En nombre del Partido del Centro Democrático, los centristas Manuel Portela Valladares y el propio presidente de la República, Don Niceto Alcalá-Zamora, publicaron su manifiesto el 28 de enero exhortando a la calma frente a la exaltación de las izquierdas y las derechas, que consideraban «dos irreconciliables banderías». Pese a que el centrismo trataba de presentarse como una tabla de salvación, hay que recordar que fueron precisamente ellos quienes decidieron convocar elecciones generales en un clima de altísima tensión, una decisión de lo más imprudente.

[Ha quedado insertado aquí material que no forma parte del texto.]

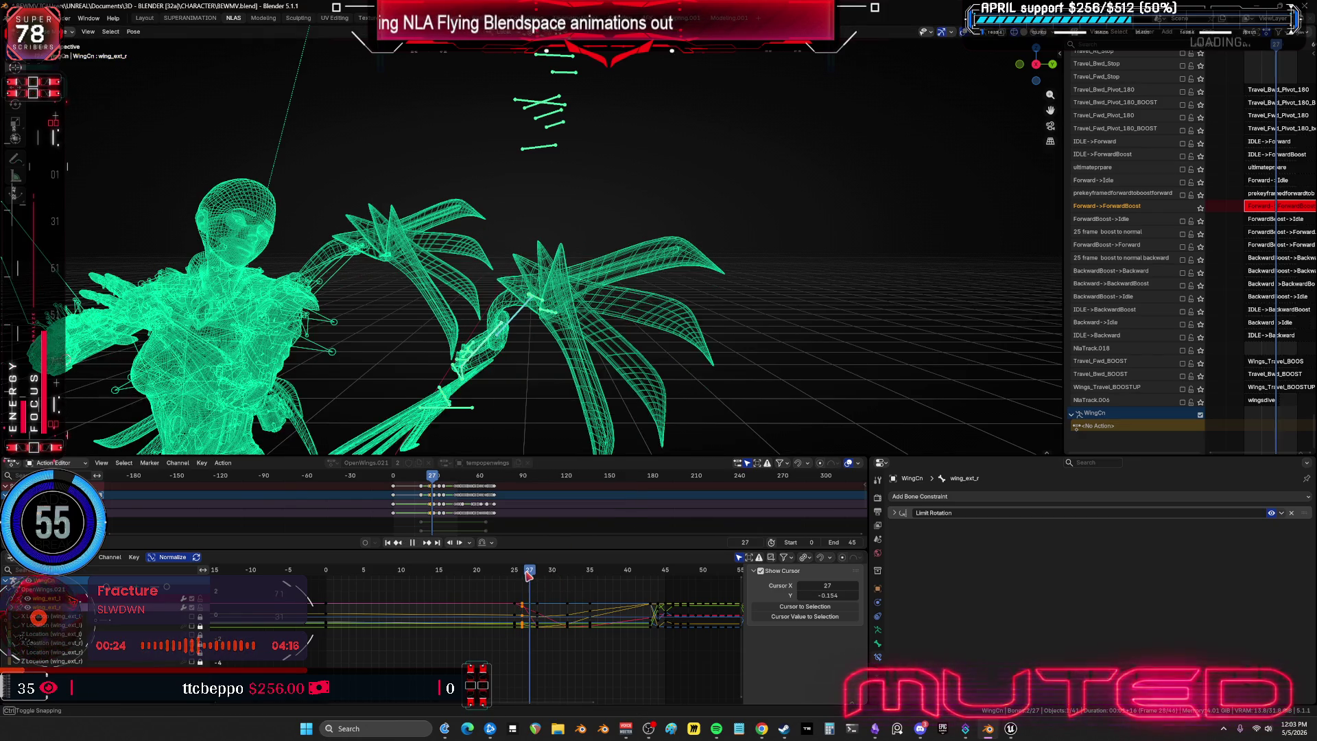
{"action": "key", "text": "r"}
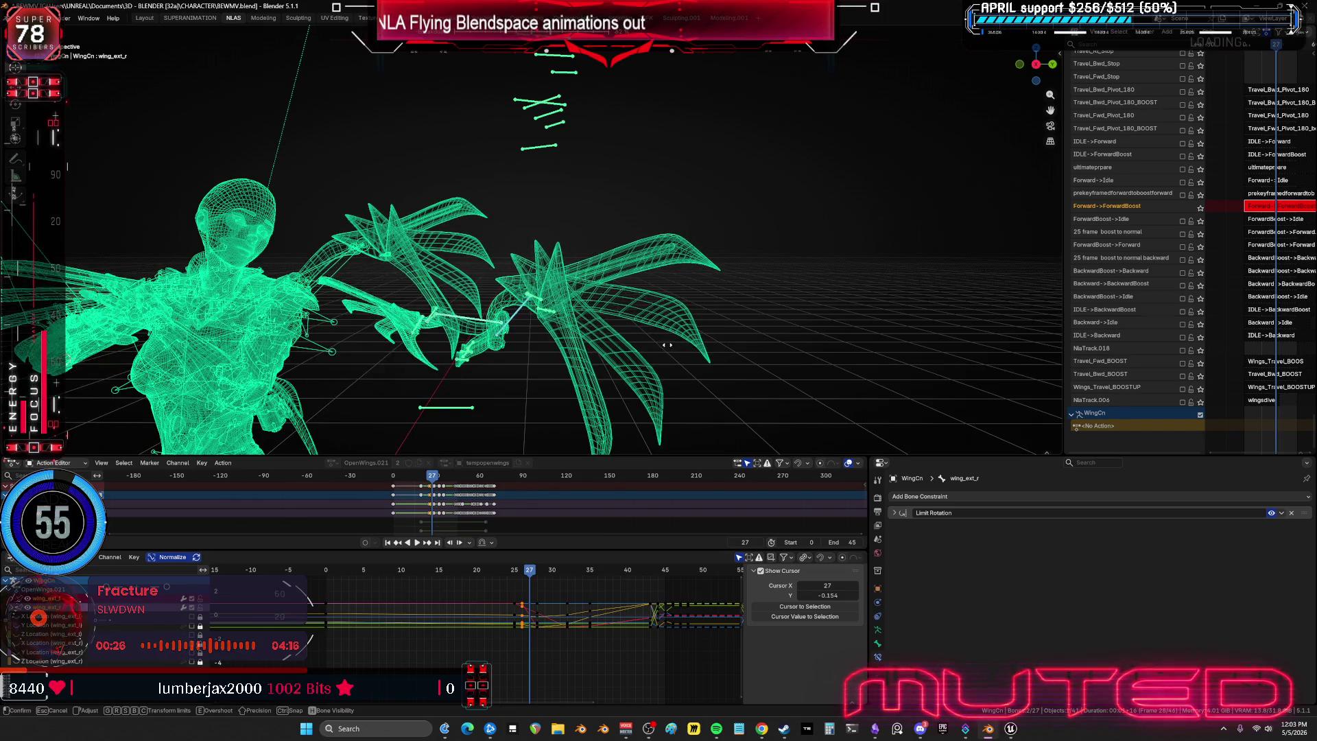
{"action": "key", "text": "x"}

Por otra parte, hay que tener en cuenta que en ese momento Alcalá-Zamora era odiado a diestro y siniestro: las izquierdas le llamaban «el Botas» y «el Cacique de Priego» y las derechas decían «¡a por él!». Por si fuera poco, estos supuestos centristas torpedearon a su vez al partido centrista del régimen por excelencia: el Partido Republica Radical de Don Alejandro Lerroux. Por tanto, el centrista presidente de la República también era odiado por el centro. Y es que, como ya hemos insistido en varias ocasiones, esto del centro político es una cosa muy difícil de definir.

Una tensa campaña electoral

A mediados de diciembre de 1935 Alcalá-Zamora puso en la presidencia a Manuel Portela Valladares, a quien encomendó organizar un partido de centro que mediase entre la izquierda y la derecha. Portela fracasó y el 7 de enero de 1936 disolvió las Cortes para que se celebrasen elecciones el 16 de febrero.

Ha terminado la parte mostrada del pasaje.